DATURA ARBOREA Linn.                                                                                               ANGEL’S TRUMPET

 

Brugmansia arborea Steud

 

Local names: Trompeta (Tag.); borrachero, floripondio (Sp.); angel’s trumpet (Engl.).

 

Angel’s trumpet was very recently introduced into the Philippines. It is cultivated  in Baguio for ornamental purposes where it grows well, though it is a native of Peru and Chile.

This ornamental plant is a small tree growing in Baguio to a height of usually 3 meters and sometimes more. The leaves are ovate-lanceolate, 13 to 18 centimeters long, and 6 to 8 centimeters wide, with pointed tip, unequal, obtuse or rounded base, and with entire and hairy margins. The flowers are creamy-white, pendulous, musklike in odor, and very large and showy being 18 to 22 centimeters long. The calyx is tubular, entire and spathelike. The corolla-tube is cylindrical and has very long lobes. The plant does not fruit generally in Baguio.

According to Wehmer it contains the alkaloids hyoscyamine and scopolamine. The leaves, flowers, stems, and roots contain scopolamine and some hyoscyamine. The seeds contain scopolamine and hyoscyamine, while the stem has much hyoscyamine and a little scopolamine, and the roots have some atropine and a little hyoscyamine. The leaves contain scopolamine 0.444 percent.

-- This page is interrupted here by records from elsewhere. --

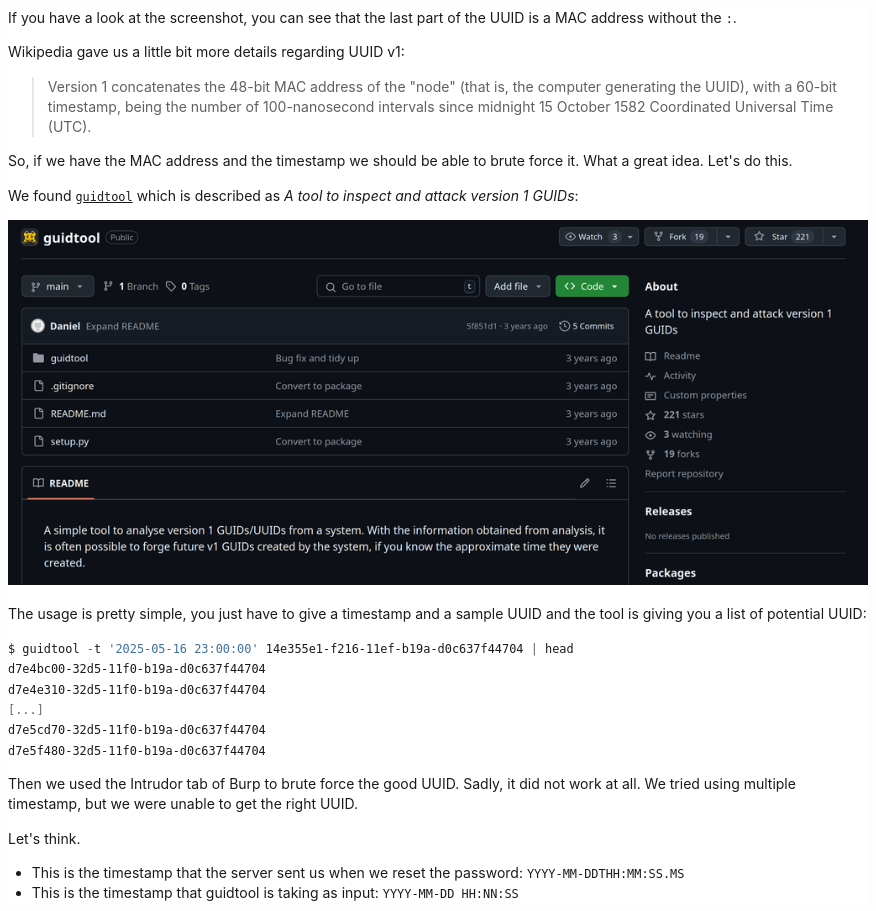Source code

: If you have a look at the screenshot, you can see that the last part of the UUID is a MAC address without the `:`.

Wikipedia gave us a little bit more details regarding UUID v1:

> Version 1 concatenates the 48-bit MAC address of the "node" (that is, the computer generating the UUID), with a 60-bit timestamp, being the number of 100-nanosecond intervals since midnight 15 October 1582 Coordinated Universal Time (UTC).

So, if we have the MAC address and the timestamp we should be able to brute force it. What a great idea. Let's do this.

We found [`guidtool`](https://github.com/intruder-io/guidtool) which is described as *A tool to inspect and attack version 1 GUIDs*:

![guidtool](./res/nsec25/guidtool.png)

The usage is pretty simple, you just have to give a timestamp and a sample UUID and the tool is giving you a list of potential UUID:

```powershell
$ guidtool -t '2025-05-16 23:00:00' 14e355e1-f216-11ef-b19a-d0c637f44704 | head
d7e4bc00-32d5-11f0-b19a-d0c637f44704
d7e4e310-32d5-11f0-b19a-d0c637f44704
[...]
d7e5cd70-32d5-11f0-b19a-d0c637f44704
d7e5f480-32d5-11f0-b19a-d0c637f44704
```

Then we used the Intrudor tab of Burp to brute force the good UUID. Sadly, it did not work at all. We tried using multiple timestamp, but we were unable to get the right UUID.

Let's think.

* This is the timestamp that the server sent us when we reset the password: `YYYY-MM-DDTHH:MM:SS.MS`
* This is the timestamp that guidtool is taking as input: `YYYY-MM-DD HH:NN:SS`
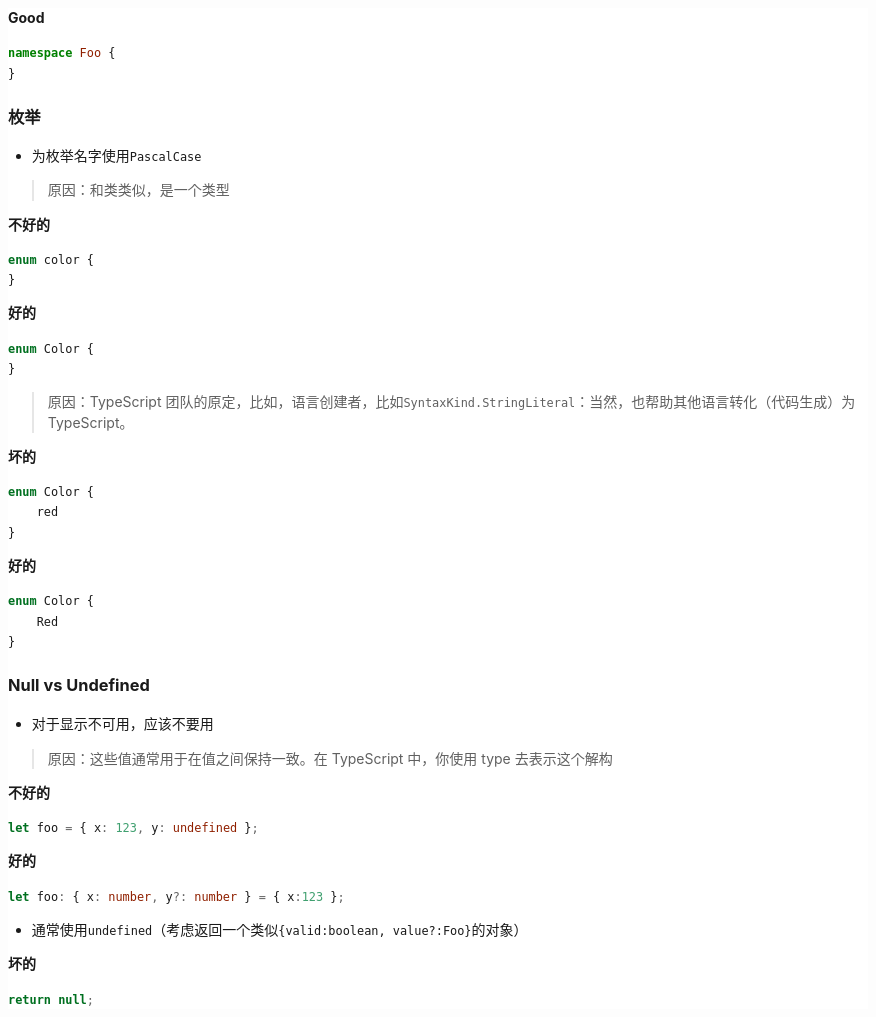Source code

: **Good**
```ts
namespace Foo {
}
```

### 枚举

- 为枚举名字使用`PascalCase`

> 原因：和类类似，是一个类型

**不好的**
```ts
enum color {
}
```

**好的**
```ts
enum Color {
}
```

> 原因：TypeScript 团队的原定，比如，语言创建者，比如`SyntaxKind.StringLiteral`：当然，也帮助其他语言转化（代码生成）为 TypeScript。

**坏的**
```ts
enum Color {
    red
}
```
**好的**
```ts
enum Color {
    Red
}
```

### Null vs Undefined

- 对于显示不可用，应该不要用

> 原因：这些值通常用于在值之间保持一致。在 TypeScript 中，你使用 type 去表示这个解构

**不好的**
```ts
let foo = { x: 123, y: undefined };
```
**好的**
```ts
let foo: { x: number, y?: number } = { x:123 };
```
- 通常使用`undefined`（考虑返回一个类似`{valid:boolean, value?:Foo}`的对象）

**坏的**
```ts
return null;
```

Martinez quotes Dr. J. Saldaña, who claims to have found an alkaloid in the leaves, which he calls floripondine. The National Medical Institute of Mexico analyzed the leaves and flowers in 1911 with the following results:

 

Analysis of the leaves

 

Percent

Resin

4.72

Fats

2.08

Tannic acid

1.30

Glucose

1.00

Gummy principles

9.70

Dextrin

2.20

Cellulose

53.34

Mineral salts

15.80

Atropine

0.02

Moisture

98.40

 

 

Chemical composition of the flowers

 

Percent

Fats

1.82

Resin

1.82

Tannic acid

0.16

Glucose

8.09

Alkaloid

0.012

Gummy principles

10.96

Substance allied to dextrin

2.50

Cellulose

63.67

Moisture and others not dozed

10.968

 

 

 

Martinez says that more alkaloid is found in the bark (0.025 per cent).

The leaves are official in the Mexican (3,4) Pharmacopoeias.

According to Martinez, in Peru, Chile, and other parts of South America a poultice is made of the leaves and is applied externally to accelerate suppuration of boils and to relieve pain. Martinez says that the plant could be used for belladonna if given in a double or treble dose.